I have been making paintings for nearly three decades, and—from the beginning—my work has focused on architecture and the built landscape. I am interested in the way that architecture can serve as a lens for understanding our society and the cultural, economic, and political shifts that have shaped it over time. Past series have explored suburban subdivisions, new construction sites, and abandoned homes and factories. What we build tells us a lot about who we are—as a people, as Americans—and about what (and who) we value and prioritize, versus what (and who) we cast aside.

Nowhere is our architecture more revealing than in our institutional buildings—often massive structures, designed to communicate our collective ideals and mythologies. In 2014 I began painting art world institutions—the white-walled, minimalist spaces of museums and galleries. With these paintings, I examine the nature and structure of exhibition space and the role it plays in framing and orienting our experience of art. The rooms and corridors depicted in these works are simultaneously austere and opulent; makeshift and highly controlled; impersonal and sacred.

Through my engagement with the museum paintings, I began to wonder about other forms of institutional space. In particular, I became curious to know more about prison architecture, because prisons are institutions that are generally kept hidden away from mainstream society. We are not meant to see inside our correctional facilities, despite the fact that we incarcerate more people per capita than any other country in the world. Indeed, America’s prisons are inextricably, painfully bound up in our national identity, at odds with our claim to be the “Land of the Free.” 

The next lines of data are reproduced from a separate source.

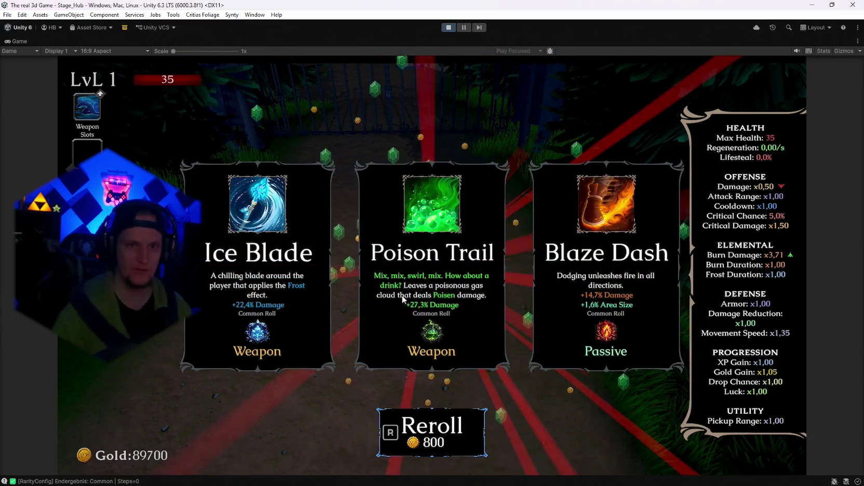
key(r)
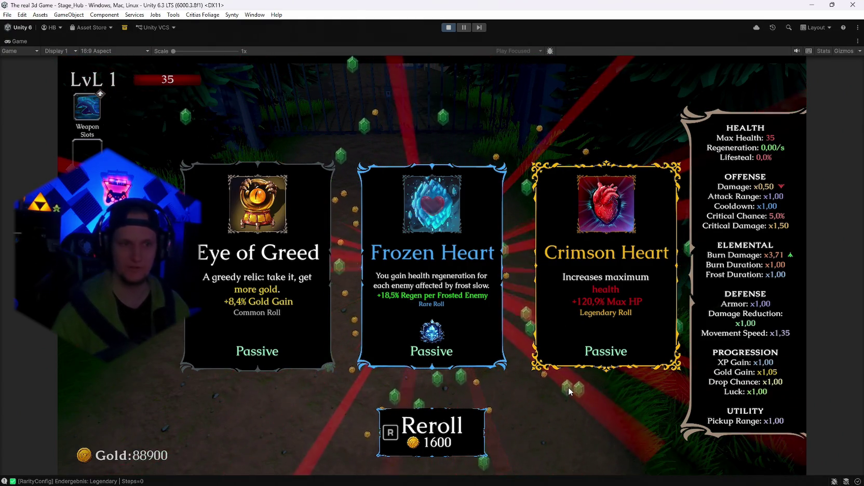
key(r)
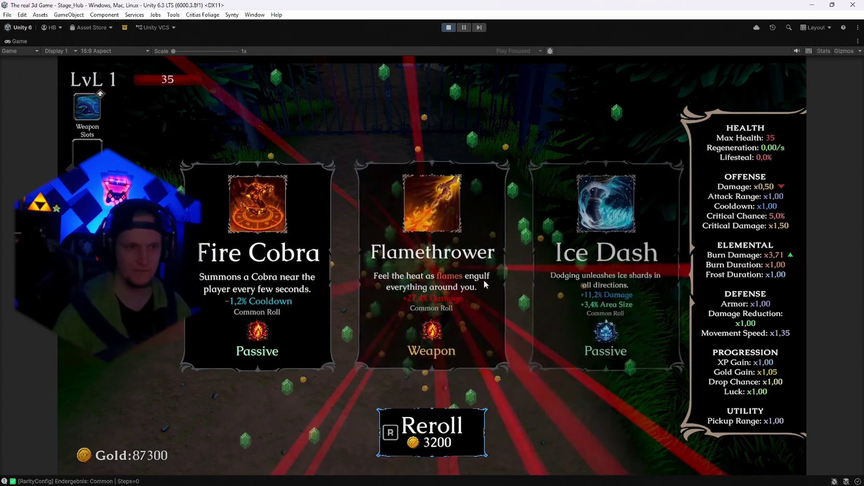
key(r)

In 2021, I was extremely fortunate to receive a generous grant, The Marion International Fellowship for the Visual and Performing Arts, to support my prison architecture project. Around that same time, I expanded my artistic practice to include teaching with the University of Denver Prison Arts Initiative (DU PAI), a transformative organization which offers theater, dance, creative writing, and visual arts programming inside state-run facilities throughout Colorado. My work with DU PAI has been humbling and life-changing, and I have had the honor of collaborating with a number of gifted artists on the inside who have generously shared their experiences and perspectives with me, influencing my ongoing work in this area.

Whether depicting exhibition space or carceral space, all my paintings hover in a zone between stark realism and abstraction. My compositions emphasize geometry, pattern, and surface. Playing with the materiality of paint, I work with both oils and acrylics and juxtapose various painting “styles” on each canvas, deliberately undermining the illusion of depth and the overall unity of the completed image. My work often appears photo-realistic when seen in reproduction, but, seen in person, the painted surface asserts itself forcefully, enabling the viewer to discover the process by which the image was constructed. In this way, I mean to call into question the perceived coherence and continuity of the architecture depicted.